Chapter Text
When Langa first tried pot, he was twelve, and training with snowboarders three years older than him. After practice one day, the crew tramped behind the lodge where tourists picked up their rentals, and sat atop a snowbank to lean their backs against the logs of the lodge's exterior. Cassie, a girl with a rough voice who liked to whoop whenever she caught big air or landed a new trick, pulled a joint and a neon green lighter out of one of her snow pants' waterproof pockets. She struck the lighter, held the flame to the twisted tip of the joint, and took a slow, even drag to start them off.
Langa's eyes followed the joint neutrally as it was passed quietly from one snowboarder to the next, trying to decide if this was a part of the sport he admired, or a distraction. He knew they were trying to share something with him by including him in this ritual, but only some of this crew were genuine competition for Langa; most seemed content to race the same routes day in and day out.
When Langa saw Marco was participating, he decided he would too. Marco was a short boy with bronze skin and wavy ebony hair that curled away from his head as it spilled over his ears, who almost always flew down mountains in a tank top atop a secondhand board. He didn't talk about his family much, but everyone knew he was pulled aside by the coach before regionals to strategize about scholarships that would help cover the cost of flights to the competition. Langa counted Marco's inhale (2 seconds on the joint followed by 3 of fresh air) and how long he held it for (4 seconds) before his billowing exhale and resolved to keep up with him.
Langa was at the end of the line, and the penultimate snowboarder looked at him dubiously before offering the joint. Langa took it and was careful to pinch it the way it seemed like the rest had. He inhaled, planning to count to himself to match Marco, and for the first two seconds his lungs were obedient. Unfortunately, his competitive nature couldn't override his body's reflex to the new experience, and as soon as he he tried to inhale fresh air to follow the smoke, he began hacking uncontrollably.
The line set about chuckling, and the boy next to him offered him a water bottle in exchange for the joint going back up the line where it was finished and snuffed out by Cassie. Langa was mortified at first, for failing to keep up, but as the chuckles seemed to telephone down the line of people and reverberate back to him, he found the warmth that had risen in his cheeks from embarrassment was spreading into a gentle smile. It felt really nice to just laugh at a shared joke with these athletes he spent every afternoon with, some of whom he even respected.
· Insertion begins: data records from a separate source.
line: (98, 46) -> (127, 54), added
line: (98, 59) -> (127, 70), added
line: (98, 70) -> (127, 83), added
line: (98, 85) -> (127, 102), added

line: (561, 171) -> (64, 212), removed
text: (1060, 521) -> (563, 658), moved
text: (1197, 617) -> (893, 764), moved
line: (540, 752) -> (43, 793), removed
Once the group began moving again, gathering their things and splitting into their carpools home, Langa realized how much brighter the snow was, how much crisper the air was, and how unified and joyful it was to be conscious in the world. Langa had felt this sense of this kind of euphoric clarity before, but only when he reached "the Flow" while snowboarding. Those rare moments when he was careening down the mountain effortlessly, somehow, though he knew rationally that it was a precise concert of his training, physics, the material world, and a heapful of luck. Langa loved it.
He also realized he was going to have to walk toward his mom's car a lot more slowly than he'd originally planned, because there was something new to observe and appreciate with every step. He felt strongly that moving quickly through the world in this moment would be wasteful. That was a new sensation for Langa. Normally he merely endured the non-snowboarding parts of he day.
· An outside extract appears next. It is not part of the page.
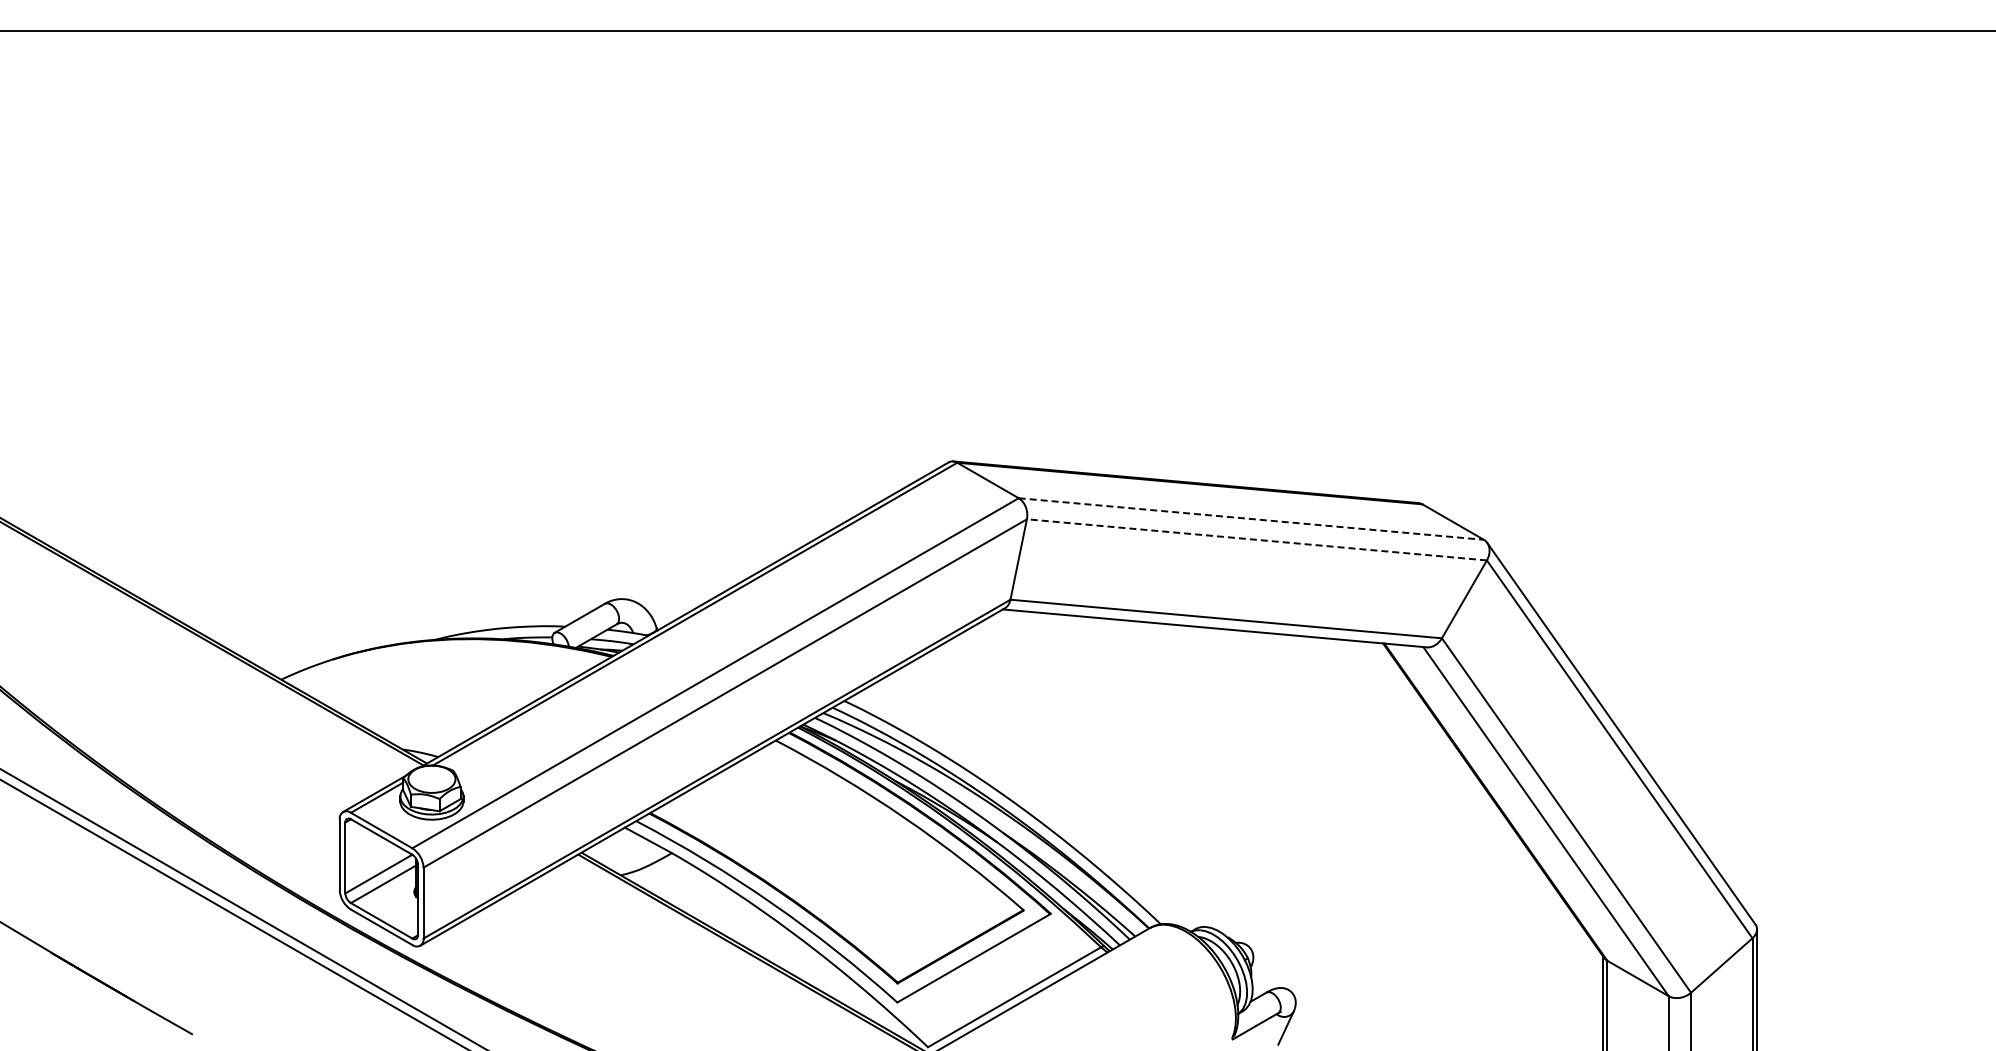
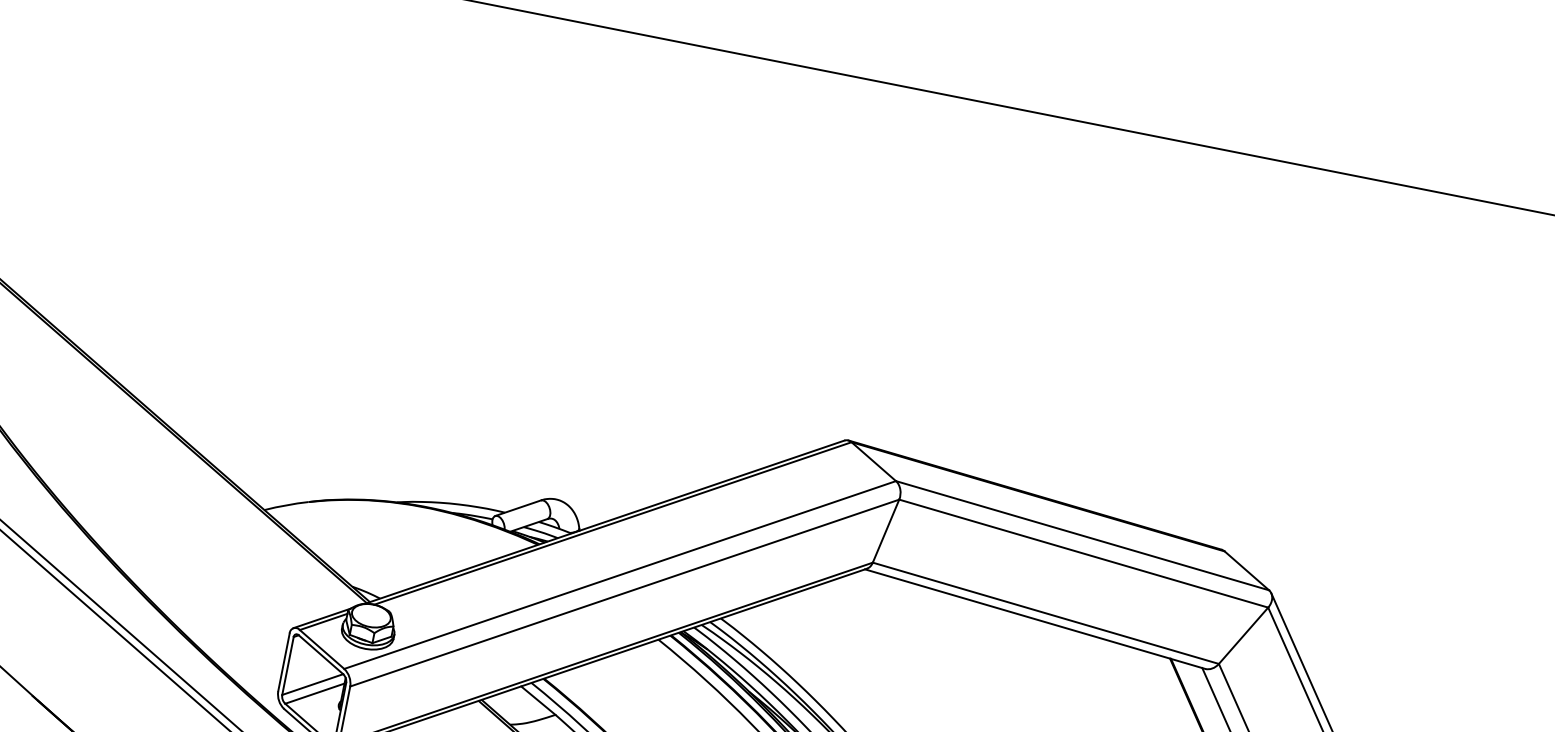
line: (1251, 519) -> (1082, 536), dashed -> solid
line: (1256, 539) -> (1083, 553), dashed -> solid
At home his parents joked that his eyes were bigger than his stomach, and certainly bigger than their plates when he piled his high with a mountain of dinner. He couldn't help himself from getting seconds of everything too. As soon as he finished a bite of one dish he found himself needing another so that he could truly taste and feel every component of the dish. It was as engaged as he had ever been at the dinner table and his mom joked, "Are you sure you don't want to be a chef?"
And Langa actually paused for half a second before coming to his senses and shouting, "No way! I'm going to be the world's best snowboarder!" His parents exchanged glances, and then laughed. He was still Langa.